═══ The data

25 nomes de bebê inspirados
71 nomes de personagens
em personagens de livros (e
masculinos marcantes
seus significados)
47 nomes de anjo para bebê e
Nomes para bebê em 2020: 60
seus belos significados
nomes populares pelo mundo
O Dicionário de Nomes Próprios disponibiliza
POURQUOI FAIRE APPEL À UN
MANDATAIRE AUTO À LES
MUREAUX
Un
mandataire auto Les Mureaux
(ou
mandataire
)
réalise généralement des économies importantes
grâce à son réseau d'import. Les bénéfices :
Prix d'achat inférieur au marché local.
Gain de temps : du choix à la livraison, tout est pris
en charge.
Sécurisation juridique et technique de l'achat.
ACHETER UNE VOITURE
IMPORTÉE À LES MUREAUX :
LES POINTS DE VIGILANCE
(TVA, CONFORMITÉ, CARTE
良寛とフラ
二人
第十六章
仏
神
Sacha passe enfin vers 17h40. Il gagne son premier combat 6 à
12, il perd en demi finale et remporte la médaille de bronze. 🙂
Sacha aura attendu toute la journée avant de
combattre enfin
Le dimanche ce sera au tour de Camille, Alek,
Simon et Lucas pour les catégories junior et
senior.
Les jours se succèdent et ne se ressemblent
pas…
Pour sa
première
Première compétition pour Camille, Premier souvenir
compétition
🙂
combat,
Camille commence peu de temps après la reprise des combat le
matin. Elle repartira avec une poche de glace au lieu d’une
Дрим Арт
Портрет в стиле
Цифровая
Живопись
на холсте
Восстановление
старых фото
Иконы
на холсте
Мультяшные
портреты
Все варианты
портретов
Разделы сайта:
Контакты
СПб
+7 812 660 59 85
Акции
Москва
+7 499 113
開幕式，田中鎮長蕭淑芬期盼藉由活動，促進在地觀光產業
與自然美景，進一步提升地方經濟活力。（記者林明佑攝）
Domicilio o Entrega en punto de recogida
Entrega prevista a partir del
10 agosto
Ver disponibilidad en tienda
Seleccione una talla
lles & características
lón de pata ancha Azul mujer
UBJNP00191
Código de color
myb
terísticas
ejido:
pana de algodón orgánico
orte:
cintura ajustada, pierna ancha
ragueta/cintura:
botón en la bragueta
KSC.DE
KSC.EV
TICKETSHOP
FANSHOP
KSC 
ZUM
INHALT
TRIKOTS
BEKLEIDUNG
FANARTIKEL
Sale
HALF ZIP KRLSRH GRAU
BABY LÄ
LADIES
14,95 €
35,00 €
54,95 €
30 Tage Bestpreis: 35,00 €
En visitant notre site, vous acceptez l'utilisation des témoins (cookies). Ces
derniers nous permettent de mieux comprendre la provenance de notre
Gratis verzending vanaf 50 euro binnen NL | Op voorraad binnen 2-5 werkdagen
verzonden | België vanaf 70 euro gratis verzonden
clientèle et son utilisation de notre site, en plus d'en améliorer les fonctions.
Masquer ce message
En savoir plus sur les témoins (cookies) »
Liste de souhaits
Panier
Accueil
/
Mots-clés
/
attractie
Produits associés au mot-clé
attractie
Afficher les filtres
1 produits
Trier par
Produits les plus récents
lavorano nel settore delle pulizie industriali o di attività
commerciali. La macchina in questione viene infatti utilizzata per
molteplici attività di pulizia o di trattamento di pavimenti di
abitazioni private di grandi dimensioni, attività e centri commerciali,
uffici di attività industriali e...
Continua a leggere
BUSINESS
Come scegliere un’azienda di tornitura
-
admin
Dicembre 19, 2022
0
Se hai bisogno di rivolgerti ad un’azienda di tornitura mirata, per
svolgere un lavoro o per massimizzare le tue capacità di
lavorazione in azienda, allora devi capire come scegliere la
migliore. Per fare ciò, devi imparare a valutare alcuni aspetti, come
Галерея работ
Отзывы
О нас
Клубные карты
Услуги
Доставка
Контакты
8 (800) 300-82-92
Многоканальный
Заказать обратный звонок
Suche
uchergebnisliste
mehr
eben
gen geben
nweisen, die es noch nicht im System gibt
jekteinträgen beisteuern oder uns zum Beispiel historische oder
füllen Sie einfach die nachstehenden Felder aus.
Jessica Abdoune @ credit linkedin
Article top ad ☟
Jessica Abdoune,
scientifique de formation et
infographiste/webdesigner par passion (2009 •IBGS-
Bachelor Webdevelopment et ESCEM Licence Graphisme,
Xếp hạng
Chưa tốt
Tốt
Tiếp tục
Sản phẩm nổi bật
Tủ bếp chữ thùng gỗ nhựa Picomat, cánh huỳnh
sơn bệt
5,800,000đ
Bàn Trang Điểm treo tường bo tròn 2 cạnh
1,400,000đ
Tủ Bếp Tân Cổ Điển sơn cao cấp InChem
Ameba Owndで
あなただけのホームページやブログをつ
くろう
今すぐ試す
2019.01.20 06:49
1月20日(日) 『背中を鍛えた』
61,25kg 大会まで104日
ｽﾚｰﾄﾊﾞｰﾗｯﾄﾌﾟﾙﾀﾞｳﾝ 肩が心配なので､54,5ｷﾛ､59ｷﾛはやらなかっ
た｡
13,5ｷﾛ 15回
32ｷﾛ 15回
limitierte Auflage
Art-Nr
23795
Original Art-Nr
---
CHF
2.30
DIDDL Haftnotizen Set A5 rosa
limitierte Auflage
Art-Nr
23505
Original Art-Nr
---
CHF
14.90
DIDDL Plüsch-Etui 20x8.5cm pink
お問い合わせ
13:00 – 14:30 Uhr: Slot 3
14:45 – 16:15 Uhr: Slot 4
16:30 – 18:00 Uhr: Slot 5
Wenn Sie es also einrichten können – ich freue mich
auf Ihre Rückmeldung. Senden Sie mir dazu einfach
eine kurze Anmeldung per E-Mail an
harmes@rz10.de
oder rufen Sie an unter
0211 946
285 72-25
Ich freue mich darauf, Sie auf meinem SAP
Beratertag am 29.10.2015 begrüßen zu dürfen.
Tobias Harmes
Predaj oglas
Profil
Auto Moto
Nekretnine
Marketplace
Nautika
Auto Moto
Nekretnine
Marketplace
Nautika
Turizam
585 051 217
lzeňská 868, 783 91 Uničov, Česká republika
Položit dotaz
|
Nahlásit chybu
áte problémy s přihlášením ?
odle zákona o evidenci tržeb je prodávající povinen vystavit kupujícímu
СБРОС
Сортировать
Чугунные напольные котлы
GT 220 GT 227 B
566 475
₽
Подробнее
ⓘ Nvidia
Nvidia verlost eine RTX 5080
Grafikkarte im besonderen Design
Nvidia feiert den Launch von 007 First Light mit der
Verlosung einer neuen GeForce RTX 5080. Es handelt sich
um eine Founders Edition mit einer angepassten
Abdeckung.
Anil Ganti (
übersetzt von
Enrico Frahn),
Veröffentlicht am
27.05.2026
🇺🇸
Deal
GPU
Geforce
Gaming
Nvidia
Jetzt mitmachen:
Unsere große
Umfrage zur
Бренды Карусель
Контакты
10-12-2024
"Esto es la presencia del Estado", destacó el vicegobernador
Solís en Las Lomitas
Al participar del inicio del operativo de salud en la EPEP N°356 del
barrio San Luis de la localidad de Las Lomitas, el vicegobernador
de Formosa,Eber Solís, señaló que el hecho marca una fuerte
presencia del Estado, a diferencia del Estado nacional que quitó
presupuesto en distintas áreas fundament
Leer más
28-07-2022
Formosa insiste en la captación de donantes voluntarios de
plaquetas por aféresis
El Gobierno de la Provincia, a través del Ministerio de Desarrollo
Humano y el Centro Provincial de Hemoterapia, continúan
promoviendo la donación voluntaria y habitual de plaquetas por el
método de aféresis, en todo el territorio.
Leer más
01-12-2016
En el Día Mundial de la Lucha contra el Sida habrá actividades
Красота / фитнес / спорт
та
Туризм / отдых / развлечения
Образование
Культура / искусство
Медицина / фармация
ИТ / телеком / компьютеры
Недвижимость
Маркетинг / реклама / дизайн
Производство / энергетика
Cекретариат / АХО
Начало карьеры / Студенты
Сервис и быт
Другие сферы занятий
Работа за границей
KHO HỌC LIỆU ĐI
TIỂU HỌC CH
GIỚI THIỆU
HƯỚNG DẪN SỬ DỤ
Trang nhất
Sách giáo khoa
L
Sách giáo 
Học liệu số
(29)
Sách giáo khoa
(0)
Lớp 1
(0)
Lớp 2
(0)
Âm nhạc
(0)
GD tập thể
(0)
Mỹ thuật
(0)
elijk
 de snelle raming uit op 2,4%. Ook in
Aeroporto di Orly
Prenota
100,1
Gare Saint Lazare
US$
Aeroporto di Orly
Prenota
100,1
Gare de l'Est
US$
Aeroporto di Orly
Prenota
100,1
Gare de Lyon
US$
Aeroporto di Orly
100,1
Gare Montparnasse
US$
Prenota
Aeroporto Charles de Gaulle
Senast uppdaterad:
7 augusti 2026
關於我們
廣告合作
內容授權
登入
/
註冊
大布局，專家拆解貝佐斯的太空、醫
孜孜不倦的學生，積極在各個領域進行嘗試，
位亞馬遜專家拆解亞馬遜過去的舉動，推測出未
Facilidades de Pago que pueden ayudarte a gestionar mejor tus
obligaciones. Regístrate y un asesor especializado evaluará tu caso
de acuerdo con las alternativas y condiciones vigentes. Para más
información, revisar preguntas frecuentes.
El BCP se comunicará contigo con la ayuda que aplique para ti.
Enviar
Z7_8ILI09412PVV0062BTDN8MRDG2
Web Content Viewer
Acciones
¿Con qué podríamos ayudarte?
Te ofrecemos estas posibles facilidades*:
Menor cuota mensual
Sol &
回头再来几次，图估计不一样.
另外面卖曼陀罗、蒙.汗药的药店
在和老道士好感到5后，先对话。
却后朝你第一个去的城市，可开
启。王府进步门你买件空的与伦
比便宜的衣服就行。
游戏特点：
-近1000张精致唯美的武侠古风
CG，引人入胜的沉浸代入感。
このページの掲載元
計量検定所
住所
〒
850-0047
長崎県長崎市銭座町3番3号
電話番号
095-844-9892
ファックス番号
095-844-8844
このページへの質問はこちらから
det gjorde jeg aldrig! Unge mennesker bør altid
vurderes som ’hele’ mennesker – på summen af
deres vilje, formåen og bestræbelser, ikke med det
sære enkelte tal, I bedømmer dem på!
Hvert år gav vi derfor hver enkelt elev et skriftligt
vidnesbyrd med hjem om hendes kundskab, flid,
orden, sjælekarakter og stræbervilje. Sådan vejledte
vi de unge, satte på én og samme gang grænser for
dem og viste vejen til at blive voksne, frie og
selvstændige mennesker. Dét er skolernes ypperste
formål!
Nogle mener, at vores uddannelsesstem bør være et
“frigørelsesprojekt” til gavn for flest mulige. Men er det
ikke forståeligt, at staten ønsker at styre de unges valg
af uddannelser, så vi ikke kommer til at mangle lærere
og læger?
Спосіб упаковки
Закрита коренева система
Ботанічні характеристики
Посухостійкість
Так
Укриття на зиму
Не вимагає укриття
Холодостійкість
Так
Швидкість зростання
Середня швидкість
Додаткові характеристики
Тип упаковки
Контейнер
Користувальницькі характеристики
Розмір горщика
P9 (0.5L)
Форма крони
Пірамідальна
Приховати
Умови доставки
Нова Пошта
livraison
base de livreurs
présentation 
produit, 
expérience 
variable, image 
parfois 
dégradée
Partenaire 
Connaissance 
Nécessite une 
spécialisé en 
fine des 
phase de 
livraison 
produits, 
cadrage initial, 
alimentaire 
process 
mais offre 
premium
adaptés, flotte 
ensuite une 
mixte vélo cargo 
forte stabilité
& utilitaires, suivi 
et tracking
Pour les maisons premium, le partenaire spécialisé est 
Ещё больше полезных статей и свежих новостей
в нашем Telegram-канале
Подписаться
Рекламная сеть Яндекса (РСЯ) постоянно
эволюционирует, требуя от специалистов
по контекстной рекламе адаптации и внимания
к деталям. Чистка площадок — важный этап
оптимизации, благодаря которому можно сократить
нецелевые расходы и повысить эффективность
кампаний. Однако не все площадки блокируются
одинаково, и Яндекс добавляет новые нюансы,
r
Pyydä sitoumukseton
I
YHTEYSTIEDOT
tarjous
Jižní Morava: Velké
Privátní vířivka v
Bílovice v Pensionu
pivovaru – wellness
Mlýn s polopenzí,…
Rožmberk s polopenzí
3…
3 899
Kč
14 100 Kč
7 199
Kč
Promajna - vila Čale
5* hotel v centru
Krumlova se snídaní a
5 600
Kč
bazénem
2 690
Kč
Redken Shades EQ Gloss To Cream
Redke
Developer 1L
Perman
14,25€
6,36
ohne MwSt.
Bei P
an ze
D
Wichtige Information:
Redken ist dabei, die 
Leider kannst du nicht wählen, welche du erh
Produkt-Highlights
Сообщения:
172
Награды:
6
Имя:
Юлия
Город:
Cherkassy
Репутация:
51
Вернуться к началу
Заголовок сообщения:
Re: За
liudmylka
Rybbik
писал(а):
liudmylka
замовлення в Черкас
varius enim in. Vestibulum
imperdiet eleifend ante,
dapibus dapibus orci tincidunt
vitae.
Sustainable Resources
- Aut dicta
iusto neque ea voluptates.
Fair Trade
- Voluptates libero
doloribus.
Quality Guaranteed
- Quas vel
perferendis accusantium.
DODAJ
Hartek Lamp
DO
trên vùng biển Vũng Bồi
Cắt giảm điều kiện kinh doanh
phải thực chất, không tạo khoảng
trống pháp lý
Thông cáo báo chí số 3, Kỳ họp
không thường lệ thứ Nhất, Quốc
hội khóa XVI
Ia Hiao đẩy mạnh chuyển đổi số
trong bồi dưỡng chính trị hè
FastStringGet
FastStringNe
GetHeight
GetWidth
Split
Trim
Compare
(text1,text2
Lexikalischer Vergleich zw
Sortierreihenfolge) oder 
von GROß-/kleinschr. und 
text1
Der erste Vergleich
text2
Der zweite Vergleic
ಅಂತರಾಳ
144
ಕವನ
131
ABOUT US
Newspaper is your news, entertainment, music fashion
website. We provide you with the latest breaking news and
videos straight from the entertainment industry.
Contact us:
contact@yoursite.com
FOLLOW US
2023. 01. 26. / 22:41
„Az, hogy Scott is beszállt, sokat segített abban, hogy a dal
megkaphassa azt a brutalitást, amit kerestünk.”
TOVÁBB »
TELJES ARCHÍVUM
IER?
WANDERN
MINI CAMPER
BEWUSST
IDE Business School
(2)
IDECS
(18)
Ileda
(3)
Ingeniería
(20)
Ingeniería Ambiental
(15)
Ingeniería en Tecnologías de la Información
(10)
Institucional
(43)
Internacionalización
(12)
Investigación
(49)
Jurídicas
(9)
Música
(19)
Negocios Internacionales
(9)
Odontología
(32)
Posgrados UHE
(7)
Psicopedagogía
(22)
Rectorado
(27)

══════

To do:
Scan the data for lines containing "vicegobernador" and copy all of them.

Exercise result:
"Esto es la presencia del Estado", destacó el vicegobernador
barrio San Luis de la localidad de Las Lomitas, el vicegobernador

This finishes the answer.